Segment Open
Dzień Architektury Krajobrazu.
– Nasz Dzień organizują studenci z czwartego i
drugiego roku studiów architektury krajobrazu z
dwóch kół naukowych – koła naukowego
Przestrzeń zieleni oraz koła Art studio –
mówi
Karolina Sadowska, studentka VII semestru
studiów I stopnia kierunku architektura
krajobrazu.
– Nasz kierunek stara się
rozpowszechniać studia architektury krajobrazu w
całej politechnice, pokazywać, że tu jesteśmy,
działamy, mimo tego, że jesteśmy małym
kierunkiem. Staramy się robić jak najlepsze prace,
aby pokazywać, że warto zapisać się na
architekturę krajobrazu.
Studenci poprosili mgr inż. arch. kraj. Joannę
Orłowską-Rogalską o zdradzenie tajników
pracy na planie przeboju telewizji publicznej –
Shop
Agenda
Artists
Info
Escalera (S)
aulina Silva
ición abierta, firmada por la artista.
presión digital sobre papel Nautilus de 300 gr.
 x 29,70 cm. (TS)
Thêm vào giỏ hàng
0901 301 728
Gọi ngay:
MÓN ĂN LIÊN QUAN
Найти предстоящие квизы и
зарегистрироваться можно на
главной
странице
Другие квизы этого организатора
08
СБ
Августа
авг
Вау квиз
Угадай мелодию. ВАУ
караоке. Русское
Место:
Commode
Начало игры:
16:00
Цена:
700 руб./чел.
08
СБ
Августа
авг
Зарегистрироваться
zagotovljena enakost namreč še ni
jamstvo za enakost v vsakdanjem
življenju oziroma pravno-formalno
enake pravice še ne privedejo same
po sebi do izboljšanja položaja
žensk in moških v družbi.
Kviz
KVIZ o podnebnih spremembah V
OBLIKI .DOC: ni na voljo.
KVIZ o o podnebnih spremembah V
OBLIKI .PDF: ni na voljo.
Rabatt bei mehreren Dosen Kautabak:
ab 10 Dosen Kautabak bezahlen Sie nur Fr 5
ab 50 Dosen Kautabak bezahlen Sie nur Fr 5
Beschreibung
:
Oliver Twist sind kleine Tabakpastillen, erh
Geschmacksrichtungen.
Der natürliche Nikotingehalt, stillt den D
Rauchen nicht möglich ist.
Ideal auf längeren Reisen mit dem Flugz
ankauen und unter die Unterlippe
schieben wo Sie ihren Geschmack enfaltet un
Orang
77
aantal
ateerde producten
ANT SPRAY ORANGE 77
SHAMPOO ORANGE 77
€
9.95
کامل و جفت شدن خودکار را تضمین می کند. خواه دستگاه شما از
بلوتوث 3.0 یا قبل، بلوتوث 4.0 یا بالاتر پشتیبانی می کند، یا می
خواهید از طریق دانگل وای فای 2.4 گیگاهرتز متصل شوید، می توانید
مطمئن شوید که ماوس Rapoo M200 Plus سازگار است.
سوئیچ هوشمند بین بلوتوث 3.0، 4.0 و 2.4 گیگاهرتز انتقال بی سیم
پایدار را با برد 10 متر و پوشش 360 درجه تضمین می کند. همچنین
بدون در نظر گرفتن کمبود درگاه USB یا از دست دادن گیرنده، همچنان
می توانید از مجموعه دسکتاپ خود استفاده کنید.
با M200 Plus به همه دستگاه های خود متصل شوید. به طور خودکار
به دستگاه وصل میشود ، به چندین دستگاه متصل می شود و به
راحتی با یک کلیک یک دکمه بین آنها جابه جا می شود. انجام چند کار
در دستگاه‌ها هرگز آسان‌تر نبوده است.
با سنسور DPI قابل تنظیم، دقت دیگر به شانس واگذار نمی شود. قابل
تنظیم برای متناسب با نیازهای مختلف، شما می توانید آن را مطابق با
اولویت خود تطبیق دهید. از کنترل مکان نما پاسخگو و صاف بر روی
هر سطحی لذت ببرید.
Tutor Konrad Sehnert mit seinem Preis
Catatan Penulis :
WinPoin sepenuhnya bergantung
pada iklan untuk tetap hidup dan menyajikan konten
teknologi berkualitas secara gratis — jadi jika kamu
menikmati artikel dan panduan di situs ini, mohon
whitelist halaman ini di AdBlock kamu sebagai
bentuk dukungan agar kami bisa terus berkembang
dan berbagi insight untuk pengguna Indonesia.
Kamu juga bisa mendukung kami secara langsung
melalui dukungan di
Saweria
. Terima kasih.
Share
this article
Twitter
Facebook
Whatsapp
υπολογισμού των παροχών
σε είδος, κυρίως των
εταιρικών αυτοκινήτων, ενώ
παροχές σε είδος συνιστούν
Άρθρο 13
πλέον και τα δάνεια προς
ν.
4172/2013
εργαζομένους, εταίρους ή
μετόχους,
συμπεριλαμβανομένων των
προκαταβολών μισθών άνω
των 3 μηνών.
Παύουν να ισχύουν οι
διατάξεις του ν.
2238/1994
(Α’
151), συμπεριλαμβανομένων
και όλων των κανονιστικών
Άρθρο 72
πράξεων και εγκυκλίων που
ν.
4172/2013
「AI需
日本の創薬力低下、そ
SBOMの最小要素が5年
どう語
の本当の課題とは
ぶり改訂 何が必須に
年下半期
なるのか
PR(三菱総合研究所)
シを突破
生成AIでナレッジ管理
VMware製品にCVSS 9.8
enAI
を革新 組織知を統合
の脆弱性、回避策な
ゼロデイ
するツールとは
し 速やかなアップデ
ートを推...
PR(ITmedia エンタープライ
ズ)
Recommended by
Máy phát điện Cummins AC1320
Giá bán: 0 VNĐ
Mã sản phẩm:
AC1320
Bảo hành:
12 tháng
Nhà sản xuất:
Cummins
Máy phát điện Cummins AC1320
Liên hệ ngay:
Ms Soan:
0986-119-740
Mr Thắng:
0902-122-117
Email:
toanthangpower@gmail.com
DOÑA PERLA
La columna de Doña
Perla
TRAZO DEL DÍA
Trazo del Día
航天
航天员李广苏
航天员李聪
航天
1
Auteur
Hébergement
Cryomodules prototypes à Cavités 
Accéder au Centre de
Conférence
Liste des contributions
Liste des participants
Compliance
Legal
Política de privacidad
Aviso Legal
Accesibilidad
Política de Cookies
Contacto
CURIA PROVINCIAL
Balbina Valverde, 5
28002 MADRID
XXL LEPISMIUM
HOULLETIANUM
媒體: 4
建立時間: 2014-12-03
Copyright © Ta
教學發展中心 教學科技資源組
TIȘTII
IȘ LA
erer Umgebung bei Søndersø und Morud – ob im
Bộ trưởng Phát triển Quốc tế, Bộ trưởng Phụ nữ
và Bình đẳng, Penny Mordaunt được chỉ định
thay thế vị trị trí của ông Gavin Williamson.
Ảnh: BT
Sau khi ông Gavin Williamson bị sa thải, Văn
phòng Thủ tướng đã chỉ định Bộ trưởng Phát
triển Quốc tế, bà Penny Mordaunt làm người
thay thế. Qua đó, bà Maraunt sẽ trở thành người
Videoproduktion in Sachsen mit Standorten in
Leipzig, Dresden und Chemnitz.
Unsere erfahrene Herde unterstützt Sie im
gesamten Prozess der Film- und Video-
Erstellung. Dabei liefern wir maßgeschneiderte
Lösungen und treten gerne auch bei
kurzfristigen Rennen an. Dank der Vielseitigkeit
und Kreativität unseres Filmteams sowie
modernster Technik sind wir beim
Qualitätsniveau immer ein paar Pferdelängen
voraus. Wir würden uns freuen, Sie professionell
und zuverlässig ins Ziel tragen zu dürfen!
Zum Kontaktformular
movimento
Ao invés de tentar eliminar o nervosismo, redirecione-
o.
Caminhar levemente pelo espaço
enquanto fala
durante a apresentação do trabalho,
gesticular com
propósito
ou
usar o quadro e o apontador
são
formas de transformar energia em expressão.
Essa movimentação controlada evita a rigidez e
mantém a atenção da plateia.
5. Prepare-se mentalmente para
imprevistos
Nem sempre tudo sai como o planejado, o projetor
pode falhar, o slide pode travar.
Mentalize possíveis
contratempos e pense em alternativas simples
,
Segment Closed
### EXERCISE PROMPT
Reproduce exactly the lines above from the line with "aulina Silva" to the line with "Oliver Twist sind kleine Tabakpastillen, erh", including both, and add nothing.

### ANSWER AREA
aulina Silva
ición abierta, firmada por la artista.
presión digital sobre papel Nautilus de 300 gr.
 x 29,70 cm. (TS)
Thêm vào giỏ hàng
0901 301 728
Gọi ngay:
MÓN ĂN LIÊN QUAN
Найти предстоящие квизы и
зарегистрироваться можно на
главной
странице
Другие квизы этого организатора
08
СБ
Августа
авг
Вау квиз
Угадай мелодию. ВАУ
караоке. Русское
Место:
Commode
Начало игры:
16:00
Цена:
700 руб./чел.
08
СБ
Августа
авг
Зарегистрироваться
zagotovljena enakost namreč še ni
jamstvo za enakost v vsakdanjem
življenju oziroma pravno-formalno
enake pravice še ne privedejo same
po sebi do izboljšanja položaja
žensk in moških v družbi.
Kviz
KVIZ o podnebnih spremembah V
OBLIKI .DOC: ni na voljo.
KVIZ o o podnebnih spremembah V
OBLIKI .PDF: ni na voljo.
Rabatt bei mehreren Dosen Kautabak:
ab 10 Dosen Kautabak bezahlen Sie nur Fr 5
ab 50 Dosen Kautabak bezahlen Sie nur Fr 5
Beschreibung
:
Oliver Twist sind kleine Tabakpastillen, erh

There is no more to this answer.